Les dynamiques institutionnelles sont différentes, liées aux réalités des champs d'exercice. Même si le confort des ateliers thérapeutiques en pédopsychiatrie ne peut se transposer dans chaque situation de soin, il paraît primordial de toujours avoir à l'esprit ce que nos articulations, nos synergies provoquent. Il ne s'agit pas de tout anticiper, de tout protéger, mais de se donner le temps et les espaces de compréhension de ce qui est mis en jeu. Si le tiers peut être salvateur dans certaines situations pour se protéger de nos propres attaques psychiques, il peut tout aussi nous rendre indisponible par la gêne qu'il nous suscite. Il n'y a pas un seul dispositif, mais une multiplicité de possibles que l'on se doit d'interroger.

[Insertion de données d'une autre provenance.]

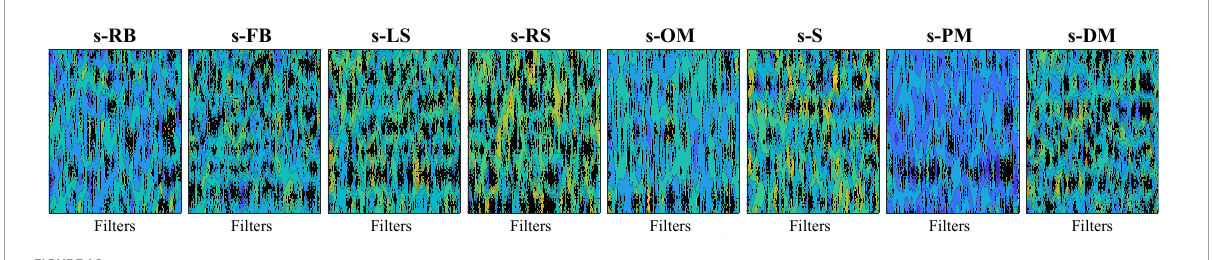
TABLE 13 Confusion matrix among eight slight-facial expression (sFEs). True label Predicted label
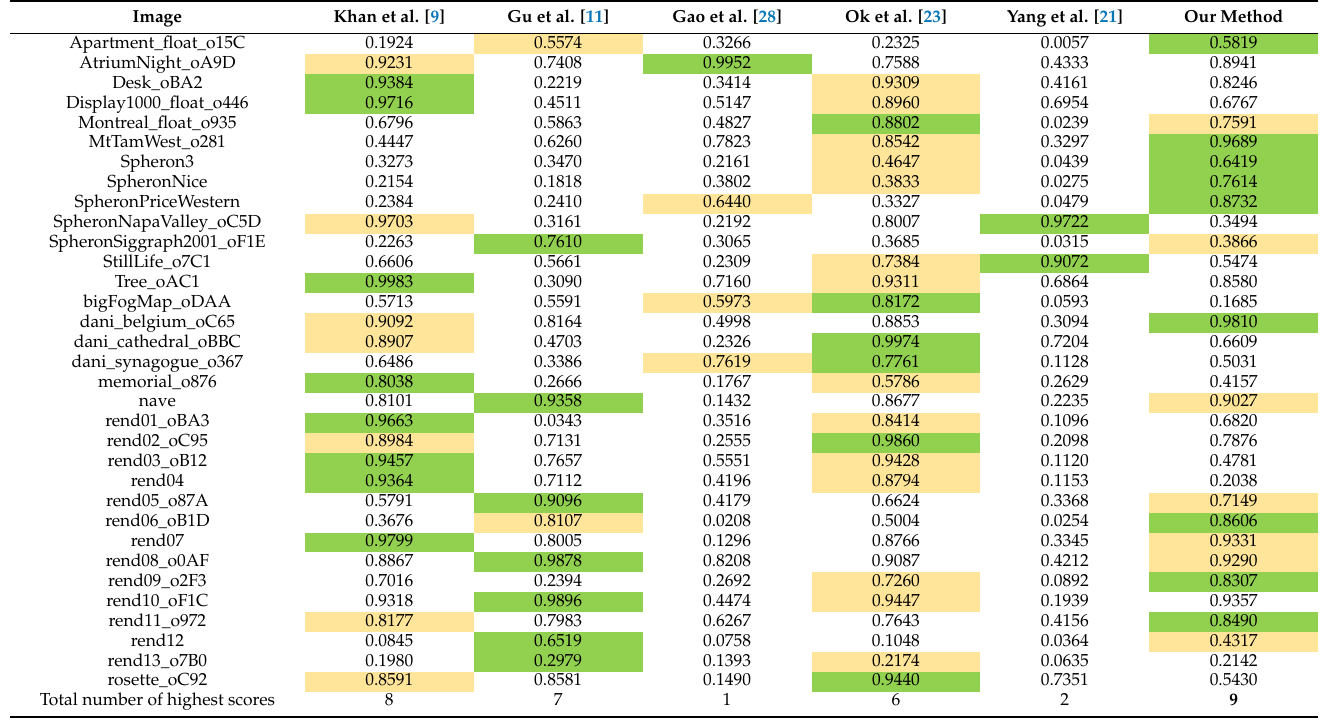
Green (and Yellow) numbers indicate the best (and the second-best) performing methods for each row, respectively. Table 4. TMQI-Q score of images from the dataset in [29] and total number of highest scores for each method. Image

ALORS, SOMMES-NOUS INTERCHANGEABLES ?

Nous sommes interdépendants et nous-mêmes devons adapter notre positionnement à la lumière du contrat narcissique dans lequel on évolue. Il semble que cet ajustement perpétuel tient compte aussi de la singularité de chaque soignant, de son inscription dans l'histoire institutionnelle, ainsi que son souci de se lier à la dynamique ambiante.

Nous ne sommes donc pas interchangeables mais devons concourir à nous harmoniser au mieux avec la singularité de chaque projet. « Je sais qui je suis et en mesure l'impact sur la prise en charge globale » pourrait être la formule qui authentifie notre position singulière dans une inscription collective.

NOTES * Émission : Il ne faut jurer de rien (10 h sur LCP le 12/10/08).